_Your goal:_ Please give back only the lines below from the one containing "left ankle: (404, 234)" to the one containing "left eye: (561, 166)", each repeated word for word, both ends included.

=== Begin Enclosure ===

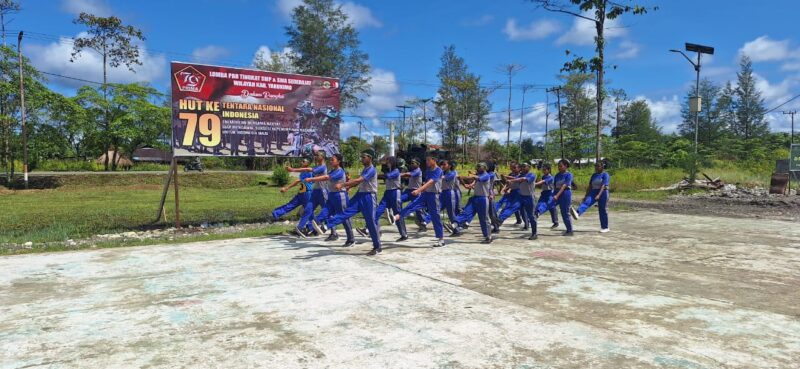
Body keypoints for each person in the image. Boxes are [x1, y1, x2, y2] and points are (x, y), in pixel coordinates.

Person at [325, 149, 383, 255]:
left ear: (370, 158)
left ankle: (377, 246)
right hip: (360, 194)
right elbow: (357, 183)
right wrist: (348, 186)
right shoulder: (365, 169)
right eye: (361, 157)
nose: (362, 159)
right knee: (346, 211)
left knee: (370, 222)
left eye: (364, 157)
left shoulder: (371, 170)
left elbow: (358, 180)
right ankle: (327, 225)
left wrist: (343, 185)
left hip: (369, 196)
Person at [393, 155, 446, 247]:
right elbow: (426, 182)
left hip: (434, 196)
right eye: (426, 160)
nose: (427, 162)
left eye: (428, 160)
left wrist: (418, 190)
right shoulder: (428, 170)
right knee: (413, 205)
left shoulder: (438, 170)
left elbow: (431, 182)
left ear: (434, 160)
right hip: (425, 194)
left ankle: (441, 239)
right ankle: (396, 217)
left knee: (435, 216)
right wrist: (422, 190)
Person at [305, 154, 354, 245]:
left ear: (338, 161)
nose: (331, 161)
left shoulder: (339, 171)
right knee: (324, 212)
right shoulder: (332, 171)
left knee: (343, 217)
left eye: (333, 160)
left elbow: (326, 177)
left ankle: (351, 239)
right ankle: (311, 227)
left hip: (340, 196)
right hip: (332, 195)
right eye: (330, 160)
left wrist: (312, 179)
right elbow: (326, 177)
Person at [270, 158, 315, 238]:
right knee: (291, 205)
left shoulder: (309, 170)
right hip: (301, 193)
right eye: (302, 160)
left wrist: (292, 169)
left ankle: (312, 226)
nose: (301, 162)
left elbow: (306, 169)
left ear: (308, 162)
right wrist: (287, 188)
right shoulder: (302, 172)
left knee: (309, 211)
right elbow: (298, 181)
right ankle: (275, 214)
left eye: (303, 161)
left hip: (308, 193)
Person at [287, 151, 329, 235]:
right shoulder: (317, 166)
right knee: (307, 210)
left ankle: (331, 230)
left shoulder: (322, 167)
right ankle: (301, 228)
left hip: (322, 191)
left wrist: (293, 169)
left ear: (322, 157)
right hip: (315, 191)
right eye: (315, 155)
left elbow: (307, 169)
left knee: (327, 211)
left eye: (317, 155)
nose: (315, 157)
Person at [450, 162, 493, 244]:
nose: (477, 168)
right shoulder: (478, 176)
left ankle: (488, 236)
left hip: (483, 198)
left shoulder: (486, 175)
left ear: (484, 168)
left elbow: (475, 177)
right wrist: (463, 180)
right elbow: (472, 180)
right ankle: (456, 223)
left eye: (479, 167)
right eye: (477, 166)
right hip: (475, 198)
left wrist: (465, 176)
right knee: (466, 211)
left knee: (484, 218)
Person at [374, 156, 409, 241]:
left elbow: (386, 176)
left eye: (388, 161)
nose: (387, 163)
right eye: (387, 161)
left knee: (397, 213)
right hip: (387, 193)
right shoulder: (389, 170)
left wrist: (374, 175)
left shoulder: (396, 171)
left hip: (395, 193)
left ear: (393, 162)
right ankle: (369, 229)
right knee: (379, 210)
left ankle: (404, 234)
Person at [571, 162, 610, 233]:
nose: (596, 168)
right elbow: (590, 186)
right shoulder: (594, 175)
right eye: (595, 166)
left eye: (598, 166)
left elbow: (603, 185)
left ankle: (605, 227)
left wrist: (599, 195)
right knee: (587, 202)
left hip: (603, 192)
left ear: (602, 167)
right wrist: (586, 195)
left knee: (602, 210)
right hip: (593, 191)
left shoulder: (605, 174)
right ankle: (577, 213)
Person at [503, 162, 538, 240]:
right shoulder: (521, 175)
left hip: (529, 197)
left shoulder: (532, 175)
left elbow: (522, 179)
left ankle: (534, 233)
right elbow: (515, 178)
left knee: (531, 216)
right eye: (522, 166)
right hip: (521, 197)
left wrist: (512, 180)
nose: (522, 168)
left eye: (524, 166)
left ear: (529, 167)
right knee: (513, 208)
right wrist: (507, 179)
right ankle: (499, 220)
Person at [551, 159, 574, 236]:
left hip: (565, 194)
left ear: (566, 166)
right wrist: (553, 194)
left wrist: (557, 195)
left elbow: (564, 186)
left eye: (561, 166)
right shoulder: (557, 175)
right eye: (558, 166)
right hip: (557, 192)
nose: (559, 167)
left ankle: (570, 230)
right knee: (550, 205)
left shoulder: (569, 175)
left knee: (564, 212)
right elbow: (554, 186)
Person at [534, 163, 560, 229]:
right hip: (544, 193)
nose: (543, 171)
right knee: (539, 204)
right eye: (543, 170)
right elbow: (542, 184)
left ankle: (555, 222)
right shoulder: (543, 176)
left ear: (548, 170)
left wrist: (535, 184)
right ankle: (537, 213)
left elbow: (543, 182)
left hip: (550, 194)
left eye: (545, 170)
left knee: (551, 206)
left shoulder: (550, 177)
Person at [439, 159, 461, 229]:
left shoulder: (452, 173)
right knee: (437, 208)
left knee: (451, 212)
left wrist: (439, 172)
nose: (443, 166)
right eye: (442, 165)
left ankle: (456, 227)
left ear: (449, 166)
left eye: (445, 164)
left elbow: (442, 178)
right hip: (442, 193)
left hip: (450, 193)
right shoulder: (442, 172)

=== End Enclosure ===
=== Begin Enclosure ===

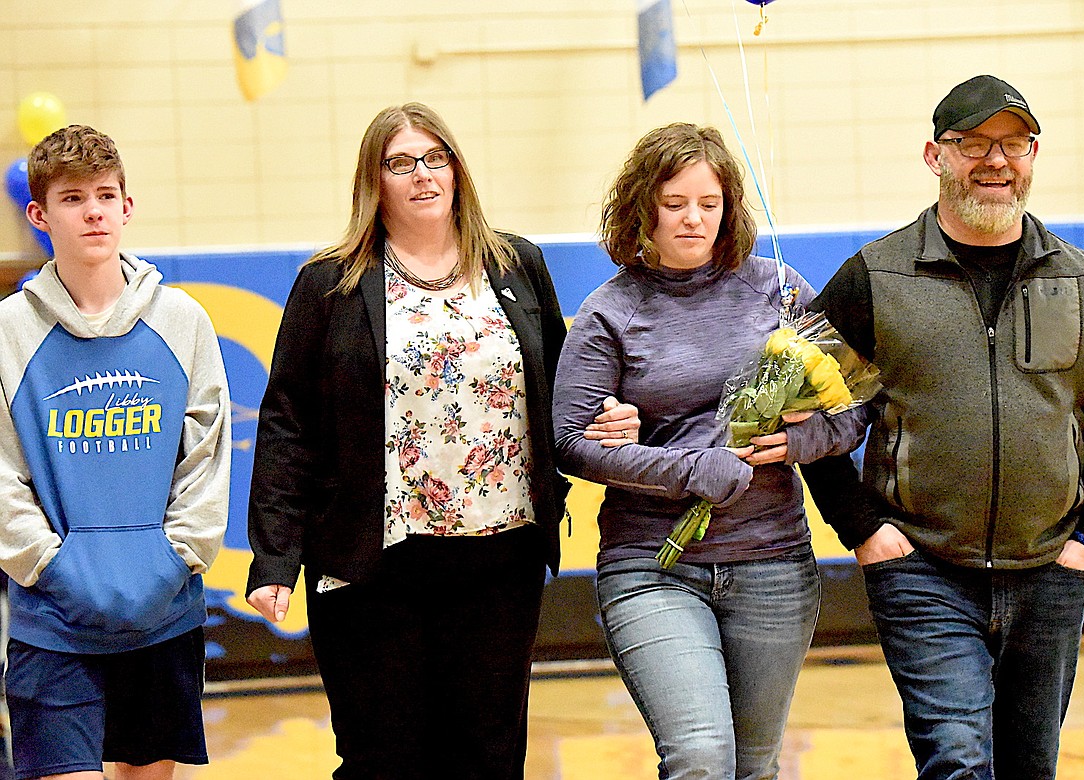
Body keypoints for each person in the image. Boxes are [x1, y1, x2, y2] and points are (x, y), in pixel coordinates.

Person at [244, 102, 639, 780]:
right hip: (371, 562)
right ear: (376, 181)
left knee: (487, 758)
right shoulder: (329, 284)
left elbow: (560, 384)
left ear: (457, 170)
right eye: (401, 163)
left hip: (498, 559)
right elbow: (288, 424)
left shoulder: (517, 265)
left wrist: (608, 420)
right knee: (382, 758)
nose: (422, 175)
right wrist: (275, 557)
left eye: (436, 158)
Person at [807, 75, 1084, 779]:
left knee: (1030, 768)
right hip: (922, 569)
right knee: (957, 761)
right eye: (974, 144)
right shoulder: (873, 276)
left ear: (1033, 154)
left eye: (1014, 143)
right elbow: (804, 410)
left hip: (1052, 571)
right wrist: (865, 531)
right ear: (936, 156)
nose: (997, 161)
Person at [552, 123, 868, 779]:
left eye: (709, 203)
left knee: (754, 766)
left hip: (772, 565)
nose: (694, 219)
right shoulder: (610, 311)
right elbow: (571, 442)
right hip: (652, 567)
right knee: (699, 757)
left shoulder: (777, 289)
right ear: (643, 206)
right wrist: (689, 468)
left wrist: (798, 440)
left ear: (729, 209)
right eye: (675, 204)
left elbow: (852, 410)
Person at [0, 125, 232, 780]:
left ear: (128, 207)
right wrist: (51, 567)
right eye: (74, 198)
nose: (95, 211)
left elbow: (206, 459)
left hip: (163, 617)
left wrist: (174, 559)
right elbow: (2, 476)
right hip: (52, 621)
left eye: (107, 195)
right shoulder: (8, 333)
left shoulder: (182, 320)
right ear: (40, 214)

=== End Enclosure ===

_Reply:_
left ankle: (404, 234)
Person at [571, 162, 610, 233]:
nose: (596, 168)
right elbow: (590, 186)
right shoulder: (594, 175)
right eye: (595, 166)
left eye: (598, 166)
left elbow: (603, 185)
left ankle: (605, 227)
left wrist: (599, 195)
right knee: (587, 202)
left hip: (603, 192)
left ear: (602, 167)
right wrist: (586, 195)
left knee: (602, 210)
right hip: (593, 191)
left shoulder: (605, 174)
right ankle: (577, 213)
Person at [503, 162, 538, 240]:
right shoulder: (521, 175)
left hip: (529, 197)
left shoulder: (532, 175)
left elbow: (522, 179)
left ankle: (534, 233)
right elbow: (515, 178)
left knee: (531, 216)
right eye: (522, 166)
right hip: (521, 197)
left wrist: (512, 180)
nose: (522, 168)
left eye: (524, 166)
left ear: (529, 167)
right knee: (513, 208)
right wrist: (507, 179)
right ankle: (499, 220)
Person at [551, 159, 574, 236]:
left hip: (565, 194)
left ear: (566, 166)
right wrist: (553, 194)
left wrist: (557, 195)
left elbow: (564, 186)
left eye: (561, 166)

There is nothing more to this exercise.